KPMG recently published its latest survey of chief compliance officers. The report highlights the increasing value of effective Compliance. It also reveals growing pains of our industry, specifically in maximizing efficiencies.
Let’s start with the good – 94%of organizations say that compliance requirements are embedded in policies and procedures. This is true as well for Codes of Conduct, which are available to all employees. This means organizational missions and values are being woven into the fabric of our businesses. Embedded compliance is effective compliance.
Sixty-nine percent do not manage third-party risks through an enterprise-wide tool that monitors.
Now although compliance programs are becoming more effective, there is still room to grow in the way of efficiencies. “Many CCOs (31%) acknowledge that they do not have or do not know if they have [a] regulatory change process to capture changes in laws and regulations,” according to the report. This is even more concerning when it comes to third parties. Sixty-nine percent do not manage third-party risks through an enterprise-wide tool that monitors “Key Risk Indicators” (KRIs).
We have to embed compliance into our operations just as we have done in our policies, especially around oversight of third parties. Third parties present one of the greatest risks to our companies. Their issues are our issues. Their wrongdoings are our wrongdoings. To not monitor them efficiently takes our brand out of our hands and gives reputational damage a foot in the door.
The current challenge in the industry is with how to implement the right technology. Compliance can be both effective and efficient with tech that operationalizes the policies and business processes we’ve put to paper. We need to identify the data that will tell us something useful about our third parties and the transactions those parties do. We need to collect that data and match it to KRIs that matter for our entire company. We need to monitor those KRIs often—not just quarterly or annually. Without continuous attention, periodic third-party “monitoring” ends up being little more than having a vendor check a box that says “Yep, we read your compliance requirement.”

(Data entries)

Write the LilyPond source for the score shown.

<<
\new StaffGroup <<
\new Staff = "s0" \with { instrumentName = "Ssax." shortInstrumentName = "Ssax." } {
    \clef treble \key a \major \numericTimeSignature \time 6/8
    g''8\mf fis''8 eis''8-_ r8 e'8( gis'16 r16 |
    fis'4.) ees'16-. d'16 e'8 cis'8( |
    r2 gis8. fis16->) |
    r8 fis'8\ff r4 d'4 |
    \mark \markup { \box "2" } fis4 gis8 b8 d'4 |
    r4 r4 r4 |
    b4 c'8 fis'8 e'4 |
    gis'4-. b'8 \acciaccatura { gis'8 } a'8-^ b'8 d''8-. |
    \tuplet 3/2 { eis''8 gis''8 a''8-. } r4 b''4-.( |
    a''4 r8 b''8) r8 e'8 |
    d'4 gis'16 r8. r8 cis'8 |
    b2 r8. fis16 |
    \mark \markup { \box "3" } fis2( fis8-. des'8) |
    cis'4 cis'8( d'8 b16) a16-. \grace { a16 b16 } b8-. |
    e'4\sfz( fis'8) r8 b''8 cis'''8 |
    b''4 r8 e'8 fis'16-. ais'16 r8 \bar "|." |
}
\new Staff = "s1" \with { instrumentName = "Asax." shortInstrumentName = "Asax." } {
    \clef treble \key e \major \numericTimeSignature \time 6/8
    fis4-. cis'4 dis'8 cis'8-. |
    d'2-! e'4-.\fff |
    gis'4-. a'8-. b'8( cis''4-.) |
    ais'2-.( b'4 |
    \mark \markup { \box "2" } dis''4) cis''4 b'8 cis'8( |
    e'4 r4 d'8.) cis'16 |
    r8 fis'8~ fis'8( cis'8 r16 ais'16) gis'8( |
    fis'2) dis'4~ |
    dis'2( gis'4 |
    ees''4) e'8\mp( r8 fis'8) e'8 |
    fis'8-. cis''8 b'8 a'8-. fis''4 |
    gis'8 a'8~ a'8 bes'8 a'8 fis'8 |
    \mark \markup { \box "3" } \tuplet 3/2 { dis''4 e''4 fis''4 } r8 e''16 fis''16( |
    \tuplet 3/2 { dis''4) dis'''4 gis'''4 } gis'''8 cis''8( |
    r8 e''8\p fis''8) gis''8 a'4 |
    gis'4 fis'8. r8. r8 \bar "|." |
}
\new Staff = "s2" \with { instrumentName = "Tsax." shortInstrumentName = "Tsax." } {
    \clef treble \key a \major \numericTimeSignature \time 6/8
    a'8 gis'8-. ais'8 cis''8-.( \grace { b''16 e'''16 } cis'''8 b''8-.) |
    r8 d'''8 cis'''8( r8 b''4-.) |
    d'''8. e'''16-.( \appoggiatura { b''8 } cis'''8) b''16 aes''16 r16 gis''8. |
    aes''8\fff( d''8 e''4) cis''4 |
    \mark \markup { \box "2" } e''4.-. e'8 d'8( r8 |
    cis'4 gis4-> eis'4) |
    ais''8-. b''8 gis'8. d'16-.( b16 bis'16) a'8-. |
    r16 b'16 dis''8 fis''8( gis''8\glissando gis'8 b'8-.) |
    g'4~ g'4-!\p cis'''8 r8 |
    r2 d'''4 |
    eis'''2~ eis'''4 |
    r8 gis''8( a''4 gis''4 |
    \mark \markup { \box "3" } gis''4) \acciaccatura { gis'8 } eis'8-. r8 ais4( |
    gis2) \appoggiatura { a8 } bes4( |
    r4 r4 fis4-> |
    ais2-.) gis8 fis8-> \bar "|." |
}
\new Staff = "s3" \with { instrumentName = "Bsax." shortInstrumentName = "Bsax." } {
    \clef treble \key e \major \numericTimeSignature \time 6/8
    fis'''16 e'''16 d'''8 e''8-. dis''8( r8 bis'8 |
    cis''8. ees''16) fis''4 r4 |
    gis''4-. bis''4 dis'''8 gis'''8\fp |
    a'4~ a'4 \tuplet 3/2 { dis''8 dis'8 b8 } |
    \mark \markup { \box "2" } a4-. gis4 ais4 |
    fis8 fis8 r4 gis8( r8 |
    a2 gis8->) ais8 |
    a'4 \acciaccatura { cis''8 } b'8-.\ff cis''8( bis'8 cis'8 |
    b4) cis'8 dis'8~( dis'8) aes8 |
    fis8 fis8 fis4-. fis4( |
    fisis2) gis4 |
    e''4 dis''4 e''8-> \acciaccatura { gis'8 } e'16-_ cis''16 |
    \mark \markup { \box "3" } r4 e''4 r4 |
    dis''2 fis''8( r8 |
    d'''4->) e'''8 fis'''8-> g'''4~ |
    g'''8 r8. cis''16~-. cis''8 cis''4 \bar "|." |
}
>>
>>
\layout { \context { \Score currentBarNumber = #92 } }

# What you will do:
**a.** From the KPMG compliance survey post, extract the passage that begins at the words "KPMG recently published" and stops after "is effective compliance.", reproducing it word for word.
**b.** Extend the KPMG compliance survey post by writing what follows its last sentence.

# List of answers:
**a.**
KPMG recently published its latest survey of chief compliance officers. The report highlights the increasing value of effective Compliance. It also reveals growing pains of our industry, specifically in maximizing efficiencies.
Let’s start with the good – 94%of organizations say that compliance requirements are embedded in policies and procedures. This is true as well for Codes of Conduct, which are available to all employees. This means organizational missions and values are being woven into the fabric of our businesses. Embedded compliance is effective compliance.

**b.**
That goal is very much in spirit with the guidance we saw from the Justice Department in February. The guidance delineates how to evaluate the effectiveness of compliance programs, with the grand theme being to operationalize compliance. This include tone at the top, policies and procedures and systems and technology.
As suggested in the KPMG survey, many companies have mastered the written part of that task. But we still have the technology part of the task to do.
Automation of due diligence, automation of risk monitoring and automation of analytics for suspicious payments needs to be high on the to-do list.
That’s not surprising. Organizations already want to automate many other business processes and functions, and compliance is no different. Automation of due diligence, automation of risk monitoring and automation of analytics for suspicious payments needs to be high on the to-do list.
The good news is that we can and will get there; many of the tools compliance officers need already exist. As technology is increasingly adopted by Compliance, our programs will become more effective as well as efficient.